In January, The White House published a report outlining, like many reports we’re seeing, what some of the longer-term consequences of this digital acceleration might be over the next fifteen to twenty years, including:
- 83% of the jobs where people make less than $20 per hour will be subject to automation or replacement,
- Between 9% and 47% of jobs are in danger of being made irrelevant due to technological change, with the worst threats falling among the less educated, and
- Between 2.2 and 3.1 million car, bus and truck driving jobs in the U.S. will be eliminated by the advent of self-driving vehicles.
These are grim predictions to some companies that are not preparing fast enough. But, it is very exciting to those who see big opportunities in this transformation.
But, let’s step back for a minute and look hard at today’s digital landscape unfolding. First, writing algorithms to predict or help develop machine learning is not an objective art. Developers writing new code are being guided by a company’s leadership, sometimes explicit or implicit in nature (and, possibly very little guidance) – and the intended and unintended consequences of all these predictive analytics under development, both for a company and combined with others, is yet to be determined. Cathy O’Neil’s book, Weapons of Math Destruction, more eloquently makes the case from her years of work and research at Harvard, MIT, Berkeley and Columbia, and makes two strong statements about algorithms and data science: algorithms are nothing more than opinions embedded in code, and, there is no such thing as an objective algorithm, because, at the very least, the person building the algorithm defines success.
If you take this a step further, consider a Wired magazine’s recent book review in March titled “Tech Bigwigs Know How Addictive their Products Are. Why don’t the Rest of Us?” about Adam Alter’s new book, Irresistible (https://www.wired.com/2017/03/irresistible-the-rise-of-addictive-technology-and-the-business-of-keeping-us-hooked/?mbid=email_onsiteshare). In the article, Alter talks about how the tech giants behind our current technology – Steve Jobs, Chris Anderson, among others interviewed imposed strict regulations on their children’s use of technology. Why? It is addictive – and designed to be so. In the article, Tristan Harris, a “design ethicist,” interviewed, suggests “the problem isn’t that people lack willpower; it’s that there are a thousand people on the other side of the screen whose job it is to break down the self-regulation you have.”
So, what does this mean? There is currently little monitoring or helping companies think through the tech consequences of such rapid digital acceleration on us, our children and our society. It’s the wild, wild west again, but with the globe being the eminent domain endpoint for tech leaders and pioneers. Is the only answer for us to be like the tech titans and strictly try to enforce some guidelines on our own use?
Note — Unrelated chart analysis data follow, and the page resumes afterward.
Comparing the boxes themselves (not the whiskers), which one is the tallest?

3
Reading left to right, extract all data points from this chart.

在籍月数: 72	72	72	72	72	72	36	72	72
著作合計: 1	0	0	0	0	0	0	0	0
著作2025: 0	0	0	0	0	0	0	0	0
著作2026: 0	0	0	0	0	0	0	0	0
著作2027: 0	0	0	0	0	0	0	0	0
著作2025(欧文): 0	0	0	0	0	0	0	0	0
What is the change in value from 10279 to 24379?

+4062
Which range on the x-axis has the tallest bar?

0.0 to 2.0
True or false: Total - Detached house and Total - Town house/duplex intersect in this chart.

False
Remember Enron? The smartest guys in the room back in the late 1990s? An important point to ponder is not only the securities fraud they committed, but the energy futures trading they were inventing in those early days – and, way ahead of competitors and the Securities and Exchange Commission’s (SEC) understandings for regulation. Energy futures have since transformed much of our energy trading and understandings of what’s possible in the energy landscape. Today’s tech titans and entrepreneurs in this digital acceleration are, I would argue, at this exciting, early stage of development – with no reins in sight.
Is too much to ask for companies in the midst of their digital development plans to ask some important moral and ethical questions about the future they are designing for? Does it benefit more than hurt others and our planet? I remember asking a new pharma company’s scientists years ago about whether their pharma innovations and patents, drawn from Amazonian plants, were done in a sustainable manner, involved local people, and the benefits shared back with the locals? The scientists were stunned with my question and had no response.
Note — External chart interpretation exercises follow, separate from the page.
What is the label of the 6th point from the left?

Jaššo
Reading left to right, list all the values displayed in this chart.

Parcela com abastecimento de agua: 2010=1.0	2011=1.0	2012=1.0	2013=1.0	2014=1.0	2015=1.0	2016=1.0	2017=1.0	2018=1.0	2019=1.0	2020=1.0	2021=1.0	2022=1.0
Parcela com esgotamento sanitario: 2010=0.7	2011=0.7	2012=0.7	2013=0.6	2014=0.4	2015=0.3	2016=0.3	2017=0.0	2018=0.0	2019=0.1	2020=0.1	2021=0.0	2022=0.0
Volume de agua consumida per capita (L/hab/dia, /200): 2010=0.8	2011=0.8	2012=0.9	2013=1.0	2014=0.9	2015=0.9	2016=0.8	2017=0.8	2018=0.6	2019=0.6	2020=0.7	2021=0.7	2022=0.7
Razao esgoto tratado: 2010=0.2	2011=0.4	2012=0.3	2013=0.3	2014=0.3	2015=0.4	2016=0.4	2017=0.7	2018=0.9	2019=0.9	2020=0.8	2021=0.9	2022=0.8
In my recent digital strategy work with companies around self-driving cars, smart cities and infrastructure, IoT for real estate properties, among others, I am helping leaders and teams ask many of the same questions. The good news: more are listening than ever before and are concerned enough to address these questions in their planning. The bad news: the digital acceleration train has left the station – and it’s accelerating fast.